Конечно, это - романтизм. Причем в его, так сказать, модельно чистой завершенности, типологической определенности. Романтично тут самое ощущение жизни, поэматически приподнятый строй фразы, сказовая интонация. Романтично откровенное стремление увидеть только что завершившуюся эпоху с ее кровавыми сшибками враждующих лагерей, с ее неутихающим кипением политических страстей и наспех засыпанными могилами, протянувшимися через всю страну - с юга на север и с запада на восток, через "магический кристалл" былин, в живой и непосредственной связи с великой традицией русского эпоса, с "Задонщиной" и "Словом о полку Игореве". Не случайно образ Ярославны, тоскующей на стенах древнего Путивля о русских дружинах, принявших смерть в бою с половецкими ордами, врезается в поэтическую ткань лавреневского сказа как сигнал, сразу переводящий то, что еще вчера было бытом для его читателей, в легенду.
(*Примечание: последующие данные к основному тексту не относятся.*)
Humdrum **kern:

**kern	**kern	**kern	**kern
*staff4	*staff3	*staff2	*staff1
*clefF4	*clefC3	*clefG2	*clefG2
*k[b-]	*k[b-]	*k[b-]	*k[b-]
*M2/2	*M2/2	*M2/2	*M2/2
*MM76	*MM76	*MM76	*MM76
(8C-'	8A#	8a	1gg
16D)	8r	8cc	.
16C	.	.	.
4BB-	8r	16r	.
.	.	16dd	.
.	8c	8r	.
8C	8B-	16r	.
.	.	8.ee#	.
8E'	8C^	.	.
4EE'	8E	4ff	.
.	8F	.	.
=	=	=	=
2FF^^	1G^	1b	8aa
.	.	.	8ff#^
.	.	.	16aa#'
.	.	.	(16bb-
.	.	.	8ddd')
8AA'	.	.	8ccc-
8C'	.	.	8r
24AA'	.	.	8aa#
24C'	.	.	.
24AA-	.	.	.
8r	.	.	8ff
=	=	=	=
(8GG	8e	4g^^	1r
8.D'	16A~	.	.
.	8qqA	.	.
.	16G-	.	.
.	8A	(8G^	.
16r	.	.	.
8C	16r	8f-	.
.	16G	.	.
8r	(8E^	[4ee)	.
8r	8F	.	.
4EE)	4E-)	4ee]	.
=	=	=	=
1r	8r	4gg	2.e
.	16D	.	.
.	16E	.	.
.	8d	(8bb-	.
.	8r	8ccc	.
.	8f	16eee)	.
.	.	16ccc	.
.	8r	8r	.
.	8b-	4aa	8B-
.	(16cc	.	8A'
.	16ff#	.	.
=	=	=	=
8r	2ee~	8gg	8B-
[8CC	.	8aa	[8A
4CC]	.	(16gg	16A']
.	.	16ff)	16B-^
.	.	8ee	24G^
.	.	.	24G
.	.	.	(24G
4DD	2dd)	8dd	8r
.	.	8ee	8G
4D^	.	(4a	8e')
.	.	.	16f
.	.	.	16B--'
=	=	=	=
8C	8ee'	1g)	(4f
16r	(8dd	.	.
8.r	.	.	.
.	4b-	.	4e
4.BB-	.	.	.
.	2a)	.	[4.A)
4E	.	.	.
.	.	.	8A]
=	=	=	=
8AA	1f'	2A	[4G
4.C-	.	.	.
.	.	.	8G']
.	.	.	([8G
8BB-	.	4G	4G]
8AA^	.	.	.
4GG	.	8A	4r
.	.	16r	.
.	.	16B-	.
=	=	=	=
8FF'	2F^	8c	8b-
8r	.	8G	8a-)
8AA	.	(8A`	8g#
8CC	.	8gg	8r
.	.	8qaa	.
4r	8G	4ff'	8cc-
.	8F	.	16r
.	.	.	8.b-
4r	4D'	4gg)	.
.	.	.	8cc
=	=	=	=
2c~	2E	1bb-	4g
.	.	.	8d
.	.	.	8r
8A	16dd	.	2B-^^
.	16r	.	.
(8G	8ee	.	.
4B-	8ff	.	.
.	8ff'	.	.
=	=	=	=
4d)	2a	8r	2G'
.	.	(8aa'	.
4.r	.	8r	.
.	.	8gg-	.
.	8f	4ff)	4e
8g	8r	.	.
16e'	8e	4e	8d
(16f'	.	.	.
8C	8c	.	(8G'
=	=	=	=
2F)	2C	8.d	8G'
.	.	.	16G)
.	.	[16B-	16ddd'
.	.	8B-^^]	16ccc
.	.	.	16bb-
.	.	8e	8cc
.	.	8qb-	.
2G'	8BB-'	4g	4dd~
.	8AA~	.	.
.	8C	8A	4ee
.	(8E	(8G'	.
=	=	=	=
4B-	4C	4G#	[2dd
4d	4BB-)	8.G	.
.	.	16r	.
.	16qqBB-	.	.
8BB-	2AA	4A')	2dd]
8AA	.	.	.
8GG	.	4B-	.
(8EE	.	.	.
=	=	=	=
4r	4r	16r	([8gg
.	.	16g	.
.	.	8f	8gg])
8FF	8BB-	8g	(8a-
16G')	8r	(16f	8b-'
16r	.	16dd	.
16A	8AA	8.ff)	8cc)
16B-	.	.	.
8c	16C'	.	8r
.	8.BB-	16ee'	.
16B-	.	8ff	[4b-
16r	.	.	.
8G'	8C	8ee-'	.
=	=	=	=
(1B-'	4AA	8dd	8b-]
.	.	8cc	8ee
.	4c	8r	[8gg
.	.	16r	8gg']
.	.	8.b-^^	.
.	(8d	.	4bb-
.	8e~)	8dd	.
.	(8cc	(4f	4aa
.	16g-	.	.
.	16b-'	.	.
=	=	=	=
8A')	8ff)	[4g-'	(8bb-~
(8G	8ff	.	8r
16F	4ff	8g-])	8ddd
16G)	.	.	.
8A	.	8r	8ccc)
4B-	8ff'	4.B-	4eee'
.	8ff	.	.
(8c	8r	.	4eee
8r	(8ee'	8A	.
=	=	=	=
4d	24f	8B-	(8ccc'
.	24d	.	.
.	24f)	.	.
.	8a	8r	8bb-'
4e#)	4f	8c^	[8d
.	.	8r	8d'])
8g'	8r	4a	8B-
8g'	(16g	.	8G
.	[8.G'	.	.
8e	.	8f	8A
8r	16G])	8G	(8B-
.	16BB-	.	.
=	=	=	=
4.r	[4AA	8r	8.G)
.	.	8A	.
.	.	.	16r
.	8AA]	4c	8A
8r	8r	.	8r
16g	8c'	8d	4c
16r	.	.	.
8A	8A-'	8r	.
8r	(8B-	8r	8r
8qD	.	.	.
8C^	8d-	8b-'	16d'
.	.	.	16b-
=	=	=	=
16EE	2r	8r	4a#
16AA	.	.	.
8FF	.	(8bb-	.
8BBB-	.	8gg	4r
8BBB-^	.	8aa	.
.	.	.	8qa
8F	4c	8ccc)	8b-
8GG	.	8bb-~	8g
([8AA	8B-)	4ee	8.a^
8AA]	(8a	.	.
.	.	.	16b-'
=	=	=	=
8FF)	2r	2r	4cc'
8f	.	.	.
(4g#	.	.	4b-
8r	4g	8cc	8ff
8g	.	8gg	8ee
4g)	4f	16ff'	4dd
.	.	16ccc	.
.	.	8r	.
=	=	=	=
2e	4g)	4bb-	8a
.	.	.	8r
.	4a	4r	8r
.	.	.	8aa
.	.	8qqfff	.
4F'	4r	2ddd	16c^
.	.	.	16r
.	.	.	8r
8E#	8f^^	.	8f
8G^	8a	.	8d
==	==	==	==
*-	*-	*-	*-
В героический эпос, сложенный не современником для современников, а как бы донесшийся к ним из дальних далей будущего, когда детали сотрутся, потеряют цену, но зато станут во всем величии видны, ощутимы те вечные, непреходящего значения ценности, которые были в страданиях и подвигах обычных людей, совершивших небывалое по своим масштабам чудо революционного преображения Земли.

Страниц такого поэтического накала много в рассказах Лавренева 20-х годов. Много их и в "Ветре", и в "Сорок первом".

Но есть в этих рассказах и нечто другое, что делает недостоверным, чересчур поспешным и потому неточным отнесение Лавренева к стану романтиков по преимуществу. Ведь под романтической оболочкой в его рассказах и пьесах скрывается плотное реалистическое ядро. Та суровая и жесткая правда о революции, которая позволяет Лавреневу видеть своих героев без романтического нимба, а сложно, многогранно, такими, какими они были на самом деле. Отсвет романтической идеализации заметен только на двух его героях: на предчека Орлове из "Рассказа о простой вещи", помещенного в этой книге, и на фигуре Победителя "Белой гибели", которую читатель найдет во всех собраниях сочинений писателя. В фигуре Победителя угадываются некоторые черты великого полярного путешественника Роальда Амундсена, но эти черты, так же как и черты Орлова, его характера, даны в таком идеализирующем свете, какой делает их образы условными, сильно приподнятыми над жизнью, над реальностью.

Но ни о минере первой статьи Василии Гулявине, ни о рыбачке Марютке, ни о коменданте Детского Села Александре Семеновиче Пушкине этого сказать нельзя. Они выписаны в таком разнообразии характерных, жанровых подробностей, несущих в себе образ эпохи во всей ее противоречивости и сложности, даны на пересечении таких разных авторских чувств, как восторженная любовь и ироническая усмешка, как патетика и юмор, при котором уже не остается места для какой-либо идеализации. О юморе как об очень важной координате в стиле Лавренева - прозаика, драматурга - критики писали мало, если вообще когда-нибудь писали. Между тем юмористическая, иногда даже отчетливо ироническая интонация присуща Лавреневу почти всегда - и в "Ветре", и в "Сорок первом", и, конечно же, в "Происшествии", и в "Марине". Юмористические обертоны различимы даже в сгущенном, едва ли не гротесковом трагизме рассказа "Зб. 213. 437".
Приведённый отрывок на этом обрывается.